Unenumerated: Two Malthusian scares
For in reality, post-gold-standard prices for industrial commodities are not driven purely, or often even mostly, by industrial demand being met by appropriate changes in material supply. Instead, both supply and demand curves have been warped by a new role for the major industrial commodities -- they are no longer purely commodities; the are in part also money. In particular, they have since the late 1960s been increasingly used as a liquid store of value, easily tradeable for media of exchange (e.g. dollars), as an alternative to and hedge for the new regime of floating rate currencies.
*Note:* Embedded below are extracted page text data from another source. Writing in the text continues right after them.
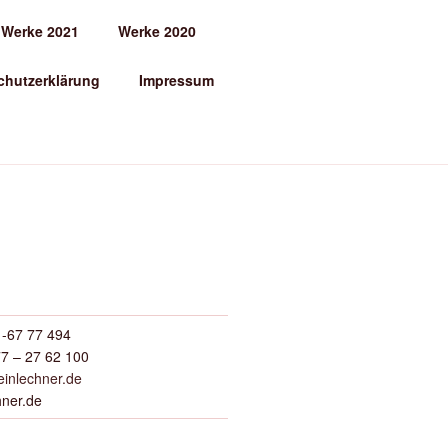
Werke 2021
Werke 2020
chutzerklärung
Impressum
-67 77 494
7 – 27 62 100
inlechner.de
hner.de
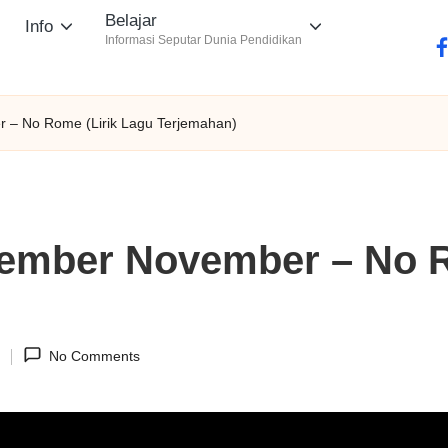
Belajar
Info
Informasi Seputar Dunia Pendidikan
fa
– No Rome (Lirik Lagu Terjemahan)
mber November – No R
1
No Comments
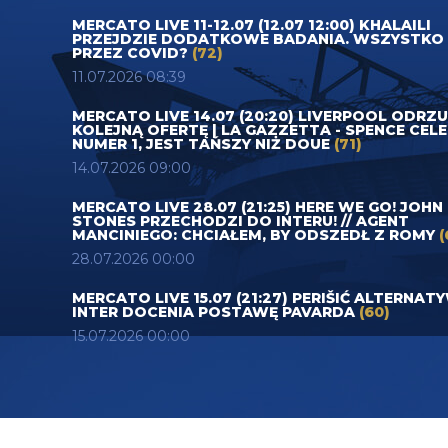
MERCATO LIVE 11-12.07 (12.07 12:00) KHALAILI
PRZEJDZIE DODATKOWE BADANIA. WSZYSTKO
PRZEZ COVID?
(72)
11.07.2026 08:39
MERCATO LIVE 14.07 (20:20) LIVERPOOL ODRZ
KOLEJNĄ OFERTĘ | LA GAZZETTA - SPENCE CEL
NUMER 1, JEST TAŃSZY NIŻ DOUE
(71)
14.07.2026 09:00
MERCATO LIVE 28.07 (21:25) HERE WE GO! JOHN
STONES PRZECHODZI DO INTERU! // AGENT
MANCINIEGO: CHCIAŁEM, BY ODSZEDŁ Z ROMY
(
28.07.2026 00:00
MERCATO LIVE 15.07 (21:27) PERIŠIĆ ALTERNAT
INTER DOCENIA POSTAWĘ PAVARDA
(60)
15.07.2026 00:00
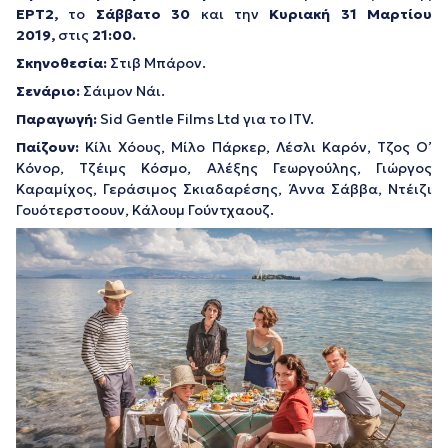
ΕΡΤ2,
το
Σάββατο 30
και την
Κυριακή 31 Μαρτίου
2019,
στις
21:00.
Σκηνοθεσία:
Στιβ Μπάρον.
Σενάριο:
Σάιμον Νάι.
Παραγωγή:
Sid Gentle Films Ltd για το ITV.
Παίζουν:
Κίλι Χόους, Μίλο Πάρκερ, Λέσλι Καρόν, Τζος Ο’
Κόνορ, Τζέιμς Κόσμο, Αλέξης Γεωργούλης, Γιώργος
Καραμίχος, Γεράσιμος Σκιαδαρέσης, Άννα Σάββα, Ντέιζι
Γουότερστοουν, Κάλουμ Γούντχαουζ.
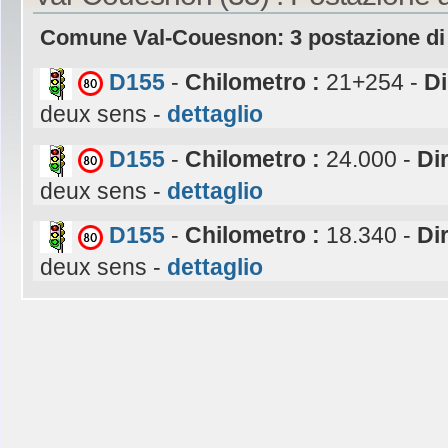
Comune Val-Couesnon: 3 postazione di
D155
-
Chilometro :
21+254 -
Di
deux sens -
dettaglio
D155
-
Chilometro :
24.000 -
Di
deux sens -
dettaglio
D155
-
Chilometro :
18.340 -
Di
deux sens -
dettaglio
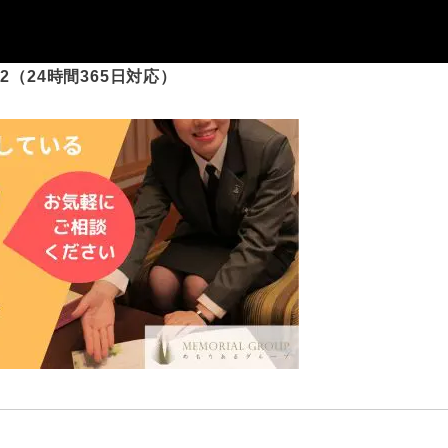
-092（24時間365日対応）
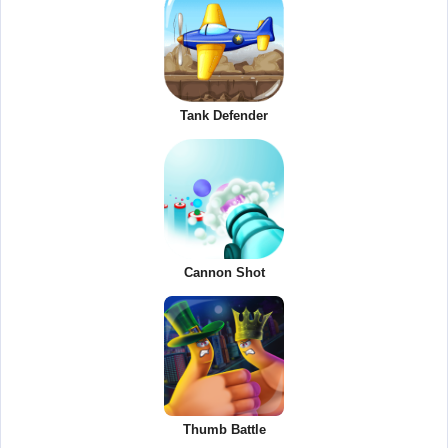
Tank Defender
Cannon Shot
Thumb Battle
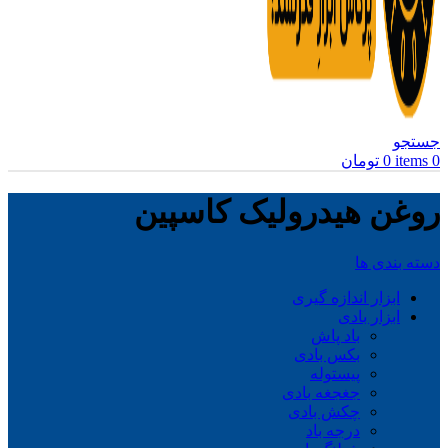
جستجو
0
items
0
تومان
روغن هیدرولیک کاسپین
دسته بندی ها
ابزار اندازه گیری
ابزار بادی
باد پاش
بکس بادی
پیستوله
جغجغه بادی
چکش بادی
درجه باد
...During the Bretton Woods era the U.S. dollar, pegged to gold at $35 an ounce, served the entire free world as a common and reliable standard of value. The transition from Bretton Woods to floating rates left the world with no common and reliable standard of value by which to guarantee future real returns on contracts or investments. As a result the most commonly traded commodities, and especially geopolitical commodities such as oil and phosphates, became Mengerian intermediate commodities, with a price premium as a store of value that waxed and waned with the weighted expected inflation among the world's various floating currencies. As a result, the prices of these commodities are much more volatile since 1970 than they were during the Bretton Woods era. Epochs of increasing inflation expectations have led to rapid, broad-based commodity price rises, where the market gives out false signals of scarcity, leading to Malthusian anxieties and panics that we face a future of diminishing natural resources. This in turn has fueled a major and sustainable growth in green ideology since the 1960s.